### Extracted entries ###

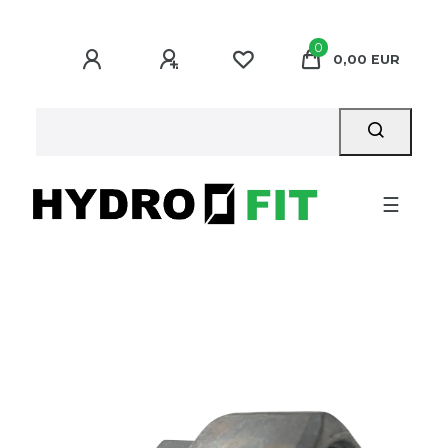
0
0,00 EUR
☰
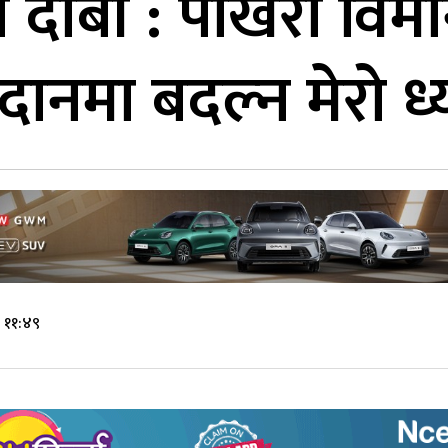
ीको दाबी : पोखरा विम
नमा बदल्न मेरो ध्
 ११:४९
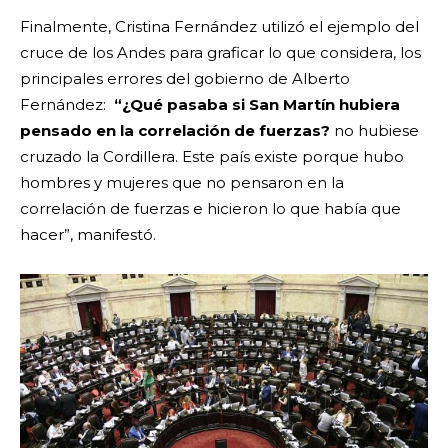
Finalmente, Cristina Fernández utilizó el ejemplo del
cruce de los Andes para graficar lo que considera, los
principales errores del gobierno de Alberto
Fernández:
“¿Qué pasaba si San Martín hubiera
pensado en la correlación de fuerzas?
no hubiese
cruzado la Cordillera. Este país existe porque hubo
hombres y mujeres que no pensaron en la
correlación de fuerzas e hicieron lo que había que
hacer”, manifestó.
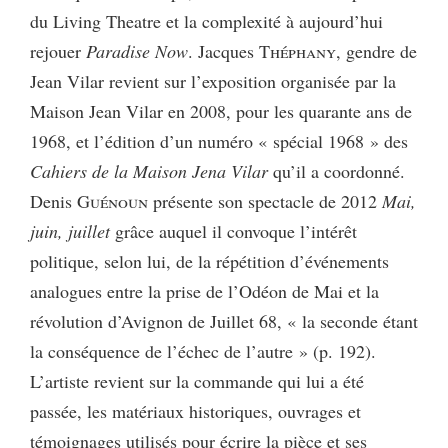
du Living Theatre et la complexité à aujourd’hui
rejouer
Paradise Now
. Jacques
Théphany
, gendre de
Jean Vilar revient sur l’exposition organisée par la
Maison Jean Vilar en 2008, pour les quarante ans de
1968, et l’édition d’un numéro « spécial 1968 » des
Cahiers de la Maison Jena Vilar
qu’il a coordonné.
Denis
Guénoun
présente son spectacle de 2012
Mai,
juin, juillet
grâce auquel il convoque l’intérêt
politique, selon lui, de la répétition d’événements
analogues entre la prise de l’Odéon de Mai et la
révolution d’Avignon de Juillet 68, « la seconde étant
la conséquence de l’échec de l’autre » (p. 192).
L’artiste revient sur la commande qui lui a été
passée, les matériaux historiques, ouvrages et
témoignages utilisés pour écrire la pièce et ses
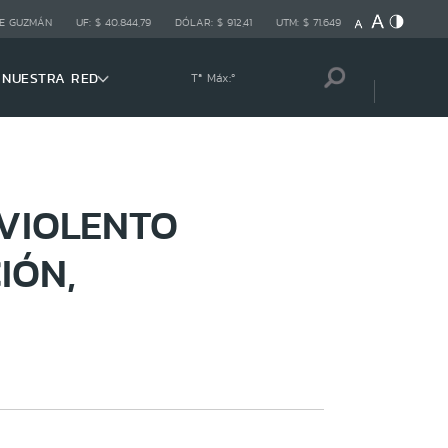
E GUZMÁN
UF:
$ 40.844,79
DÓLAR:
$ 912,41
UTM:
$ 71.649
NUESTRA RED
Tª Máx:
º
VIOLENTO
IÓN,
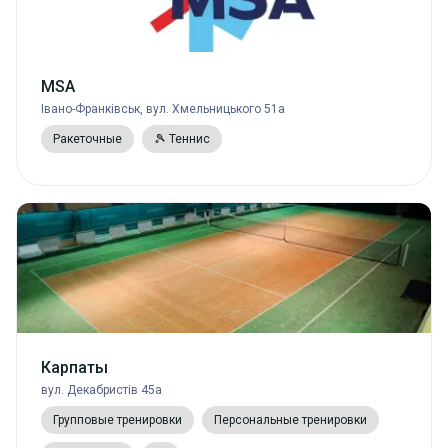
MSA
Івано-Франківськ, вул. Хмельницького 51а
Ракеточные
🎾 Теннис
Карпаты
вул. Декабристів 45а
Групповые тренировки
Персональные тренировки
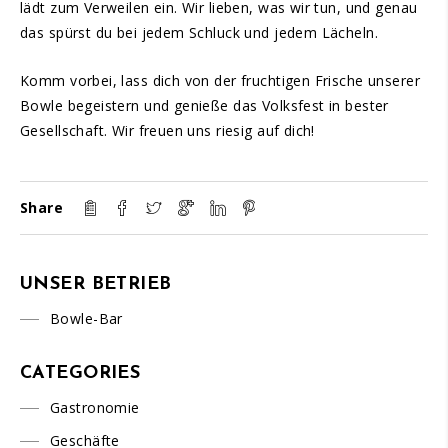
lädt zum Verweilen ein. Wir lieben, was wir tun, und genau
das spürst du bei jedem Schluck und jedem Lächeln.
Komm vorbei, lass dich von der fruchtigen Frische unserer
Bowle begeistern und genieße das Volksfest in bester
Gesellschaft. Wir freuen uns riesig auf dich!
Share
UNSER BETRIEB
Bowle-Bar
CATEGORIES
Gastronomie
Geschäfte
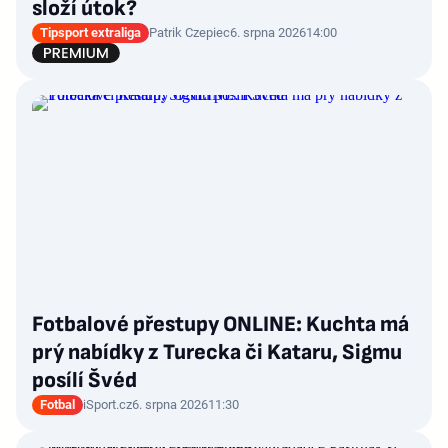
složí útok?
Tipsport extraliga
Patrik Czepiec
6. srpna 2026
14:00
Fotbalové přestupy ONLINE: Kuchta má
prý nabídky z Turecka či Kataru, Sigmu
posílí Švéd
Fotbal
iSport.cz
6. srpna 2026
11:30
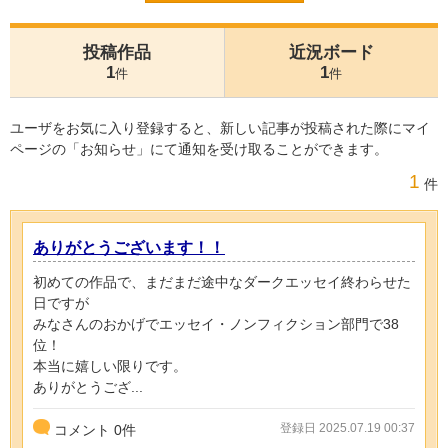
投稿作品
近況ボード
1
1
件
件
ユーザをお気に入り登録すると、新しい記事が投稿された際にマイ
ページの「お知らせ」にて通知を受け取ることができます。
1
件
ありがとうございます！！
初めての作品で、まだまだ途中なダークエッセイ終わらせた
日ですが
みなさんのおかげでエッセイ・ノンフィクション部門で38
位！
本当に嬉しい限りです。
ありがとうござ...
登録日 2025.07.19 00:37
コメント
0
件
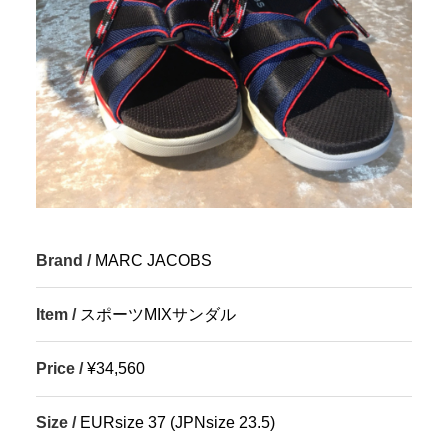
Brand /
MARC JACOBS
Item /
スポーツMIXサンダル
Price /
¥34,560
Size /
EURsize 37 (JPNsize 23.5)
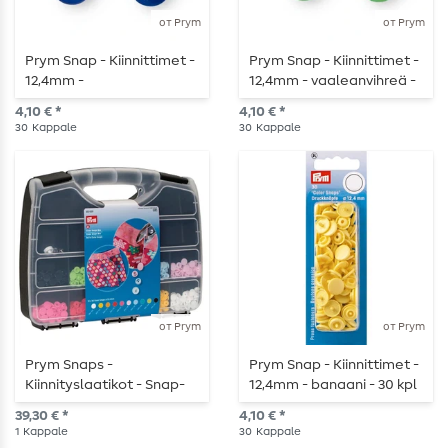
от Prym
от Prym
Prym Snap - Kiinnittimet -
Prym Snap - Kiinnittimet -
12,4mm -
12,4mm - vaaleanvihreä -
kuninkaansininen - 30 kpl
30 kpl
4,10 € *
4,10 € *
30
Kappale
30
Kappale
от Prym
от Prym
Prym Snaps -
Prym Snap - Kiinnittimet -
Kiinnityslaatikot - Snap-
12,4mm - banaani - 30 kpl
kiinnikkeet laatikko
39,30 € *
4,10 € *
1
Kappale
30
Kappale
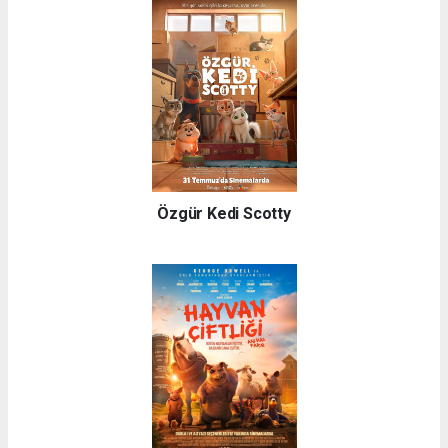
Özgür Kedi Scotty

###
### Extracted entries ###

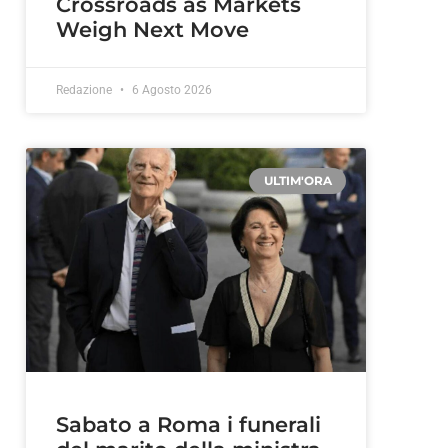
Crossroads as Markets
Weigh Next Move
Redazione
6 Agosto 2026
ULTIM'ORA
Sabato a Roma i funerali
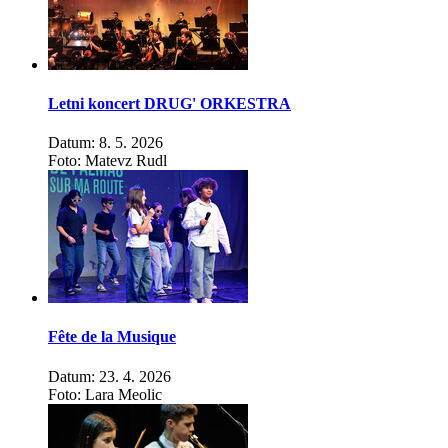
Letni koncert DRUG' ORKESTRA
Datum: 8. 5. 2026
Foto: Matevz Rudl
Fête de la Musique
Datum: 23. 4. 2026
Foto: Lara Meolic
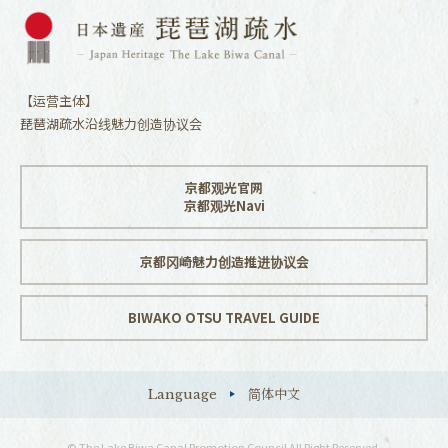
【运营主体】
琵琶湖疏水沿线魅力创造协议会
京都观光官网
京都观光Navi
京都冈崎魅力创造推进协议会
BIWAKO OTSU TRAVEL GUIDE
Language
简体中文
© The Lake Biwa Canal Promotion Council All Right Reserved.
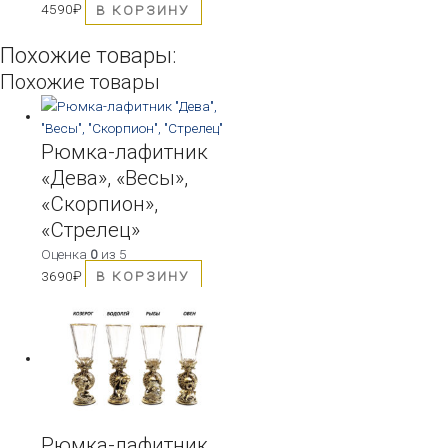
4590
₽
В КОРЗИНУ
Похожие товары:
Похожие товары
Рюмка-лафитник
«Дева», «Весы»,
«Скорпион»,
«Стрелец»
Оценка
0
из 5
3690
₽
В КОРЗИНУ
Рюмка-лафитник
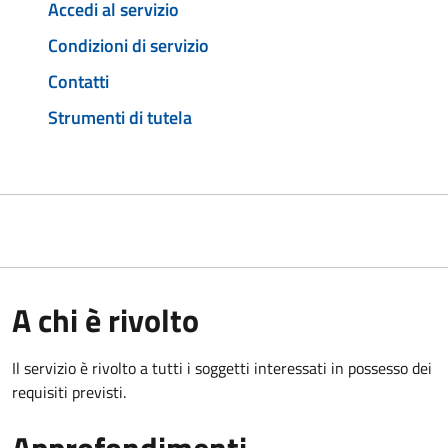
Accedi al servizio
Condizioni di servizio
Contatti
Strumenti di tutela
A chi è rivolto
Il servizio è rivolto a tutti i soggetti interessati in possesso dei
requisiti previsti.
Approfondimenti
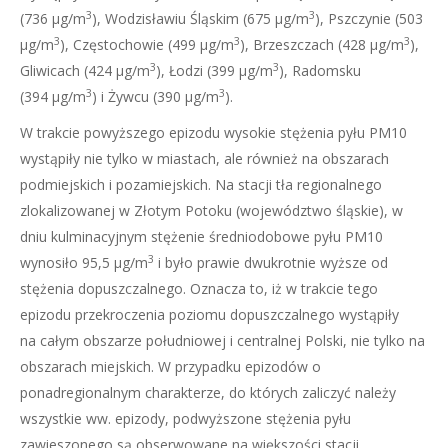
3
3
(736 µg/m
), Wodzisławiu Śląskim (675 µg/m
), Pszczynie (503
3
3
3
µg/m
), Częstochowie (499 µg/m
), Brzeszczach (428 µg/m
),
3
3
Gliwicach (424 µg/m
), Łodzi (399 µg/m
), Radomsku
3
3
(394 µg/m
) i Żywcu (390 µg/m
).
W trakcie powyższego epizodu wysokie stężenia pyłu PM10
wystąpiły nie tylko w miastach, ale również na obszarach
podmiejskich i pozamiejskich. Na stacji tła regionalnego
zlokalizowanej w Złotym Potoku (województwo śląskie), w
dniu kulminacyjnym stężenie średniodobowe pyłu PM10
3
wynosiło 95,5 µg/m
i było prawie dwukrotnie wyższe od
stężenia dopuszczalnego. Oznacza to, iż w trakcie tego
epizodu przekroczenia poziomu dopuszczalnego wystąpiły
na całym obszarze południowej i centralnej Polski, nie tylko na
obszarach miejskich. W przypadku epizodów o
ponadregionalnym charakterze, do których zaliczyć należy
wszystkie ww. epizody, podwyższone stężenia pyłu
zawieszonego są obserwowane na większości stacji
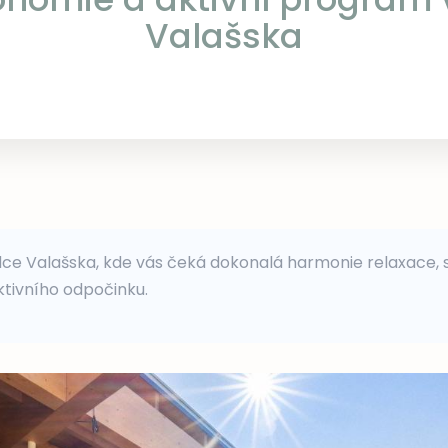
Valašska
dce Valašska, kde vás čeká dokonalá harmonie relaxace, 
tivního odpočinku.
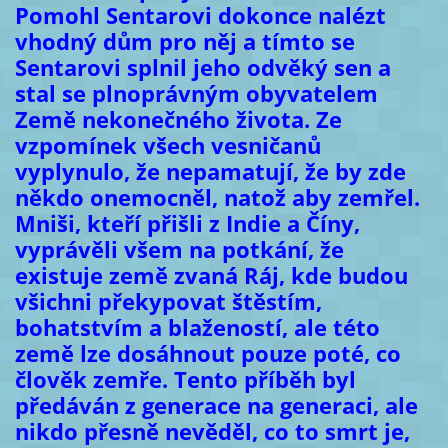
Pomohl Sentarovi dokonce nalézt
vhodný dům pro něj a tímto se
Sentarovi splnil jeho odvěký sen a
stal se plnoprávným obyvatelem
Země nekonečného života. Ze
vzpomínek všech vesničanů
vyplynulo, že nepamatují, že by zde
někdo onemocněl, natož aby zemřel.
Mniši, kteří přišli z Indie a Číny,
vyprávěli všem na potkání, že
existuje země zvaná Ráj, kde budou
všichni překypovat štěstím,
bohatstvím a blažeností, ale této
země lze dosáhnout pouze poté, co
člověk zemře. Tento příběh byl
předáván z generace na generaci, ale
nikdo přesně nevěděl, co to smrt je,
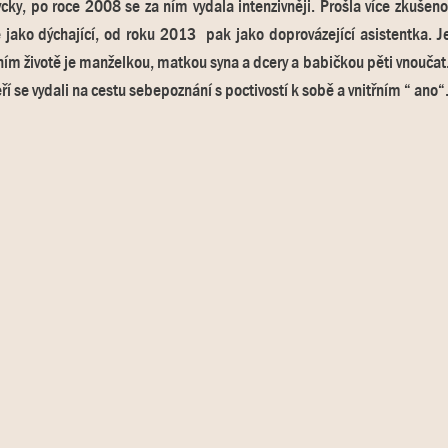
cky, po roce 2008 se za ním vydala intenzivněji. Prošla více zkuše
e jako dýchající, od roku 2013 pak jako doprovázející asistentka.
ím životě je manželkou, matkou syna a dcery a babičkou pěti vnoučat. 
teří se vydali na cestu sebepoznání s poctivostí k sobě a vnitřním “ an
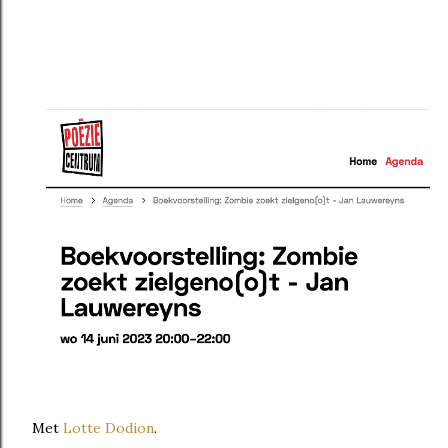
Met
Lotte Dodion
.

###

● Problem description:
Extract every line from the items above that contains the word "wystąpiły", treating uppercase and lowercase as distinct.

● Answer to the exercise:
wystąpiły nie tylko w miastach, ale również na obszarach
epizodu przekroczenia poziomu dopuszczalnego wystąpiły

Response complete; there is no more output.